Ok thank you for this info, i think i will try something else


----------



## jammin32 (Jun 14, 2012)

Sorry to jump in on this thread but im looking at changing my mouse bedding as i currently use woodshavings and am now concerned its not good.

Ive found AUBIOSE HEMP BEDDING 20KG at GJW TITMUSS LTD but wanna check this is the right stuff and the best stuff to get.
http://www.gjwtitmuss.co.uk/Products/Pr ... omcat=358&

Also i wanna get some hay for them, i have found this http://www.gjwtitmuss.co.uk/small-anima ... -large.asp
but can you tell me if this is the right stuff to get or point me the direction of somewhere i can buy all this as cheap as possible as i have lots and lots of mice and it soon works out expensive.

Thanks


----------



## Cait (Oct 3, 2008)

Yes that's the right Aubiose, though I pay about £8.35 a bale at my 'local' farm shop.
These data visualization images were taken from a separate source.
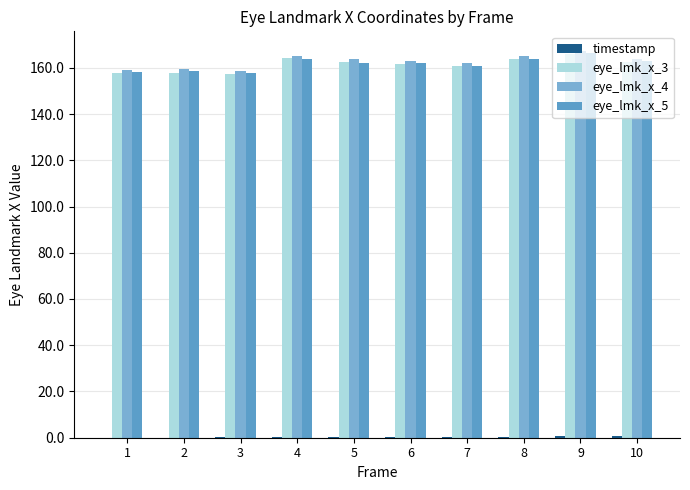

Are the bars grouped side by side (vs. stacked)?

Yes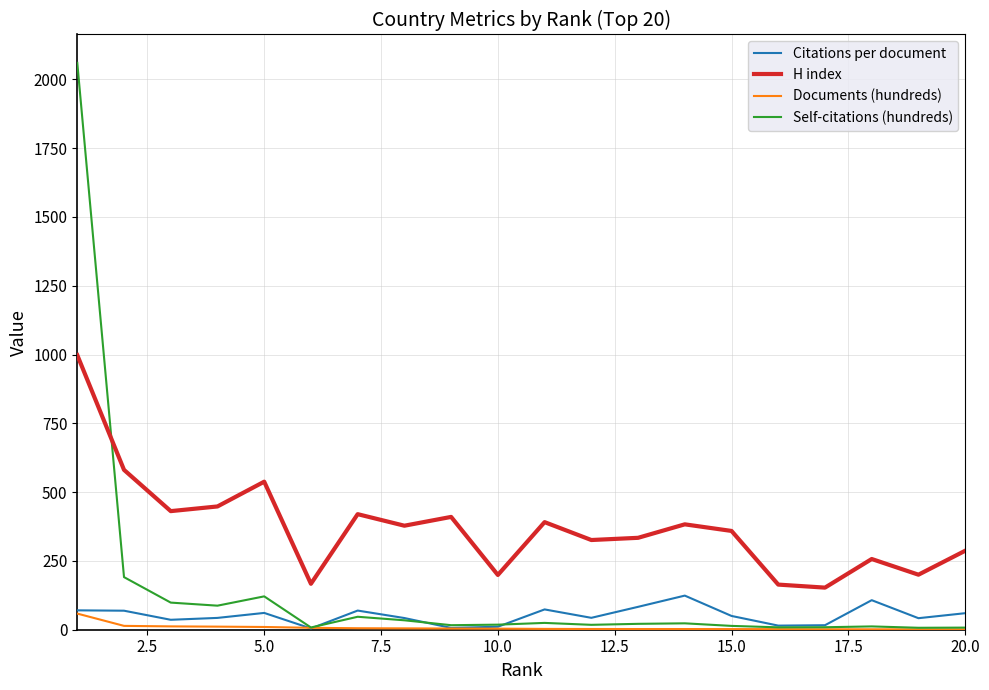

What is the difference between the second highest and minimum values in the H index series?

428.0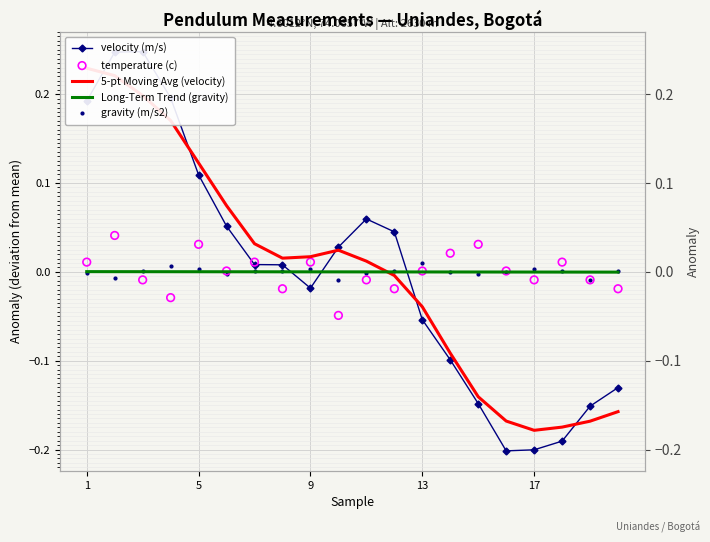

Which series reaches the maximum Y coordinate?

velocity (m/s)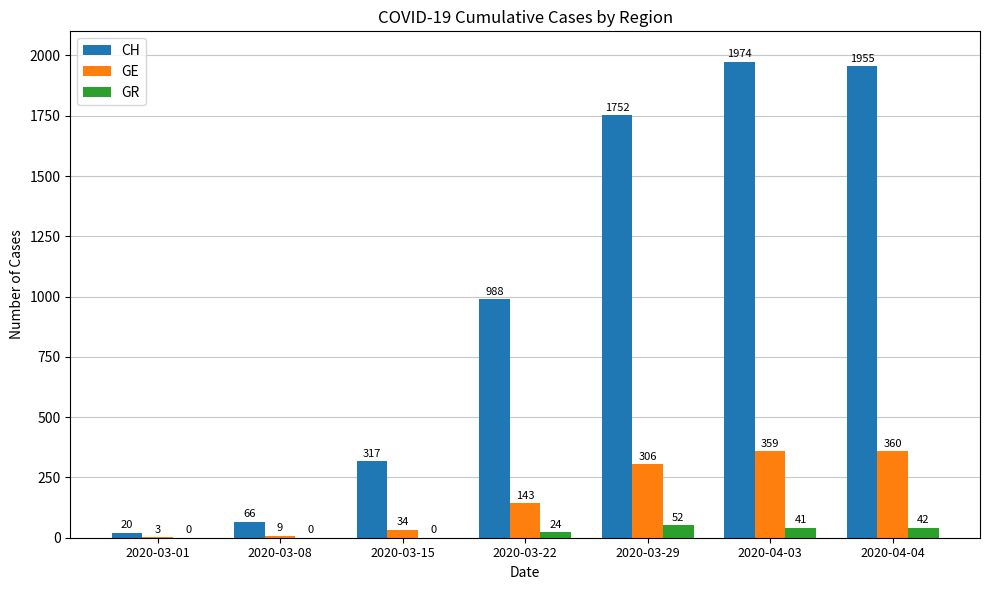

What is the spread (max minus min) of values at 2020-04-04?

1913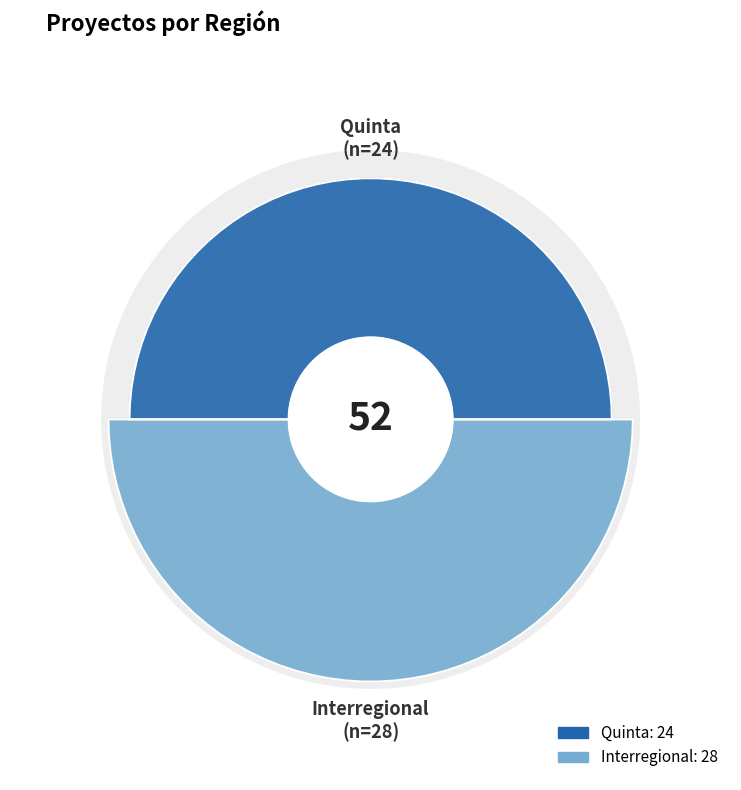

Which category has the smallest portion of the pie?

Quinta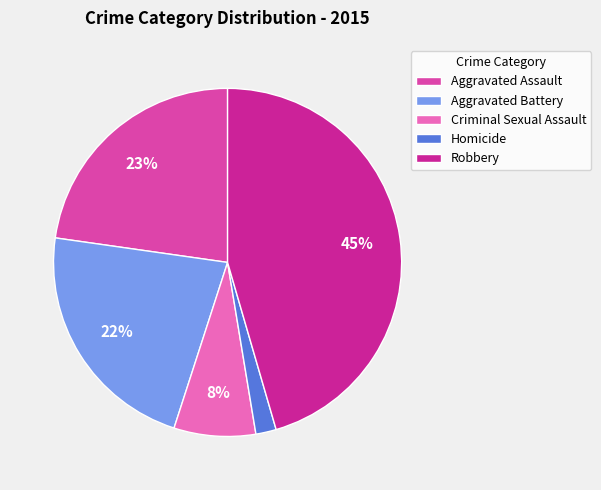

To the nearest percent, what is the combined percentage of Robbery and Homicide?

47%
I don't use hay as both myself and my husband are allergic but I'm someone else will be along soon to help with that


----------



## jammin32 (Jun 14, 2012)

Do you think that's ok on its own then ? What about bedding or nesting material ?


----------



## Cait (Oct 3, 2008)

Oh no, they definitely need nesting material too  I use shredded paper for bedding, which I can get from my husband's workplace and my mum's workplace free


----------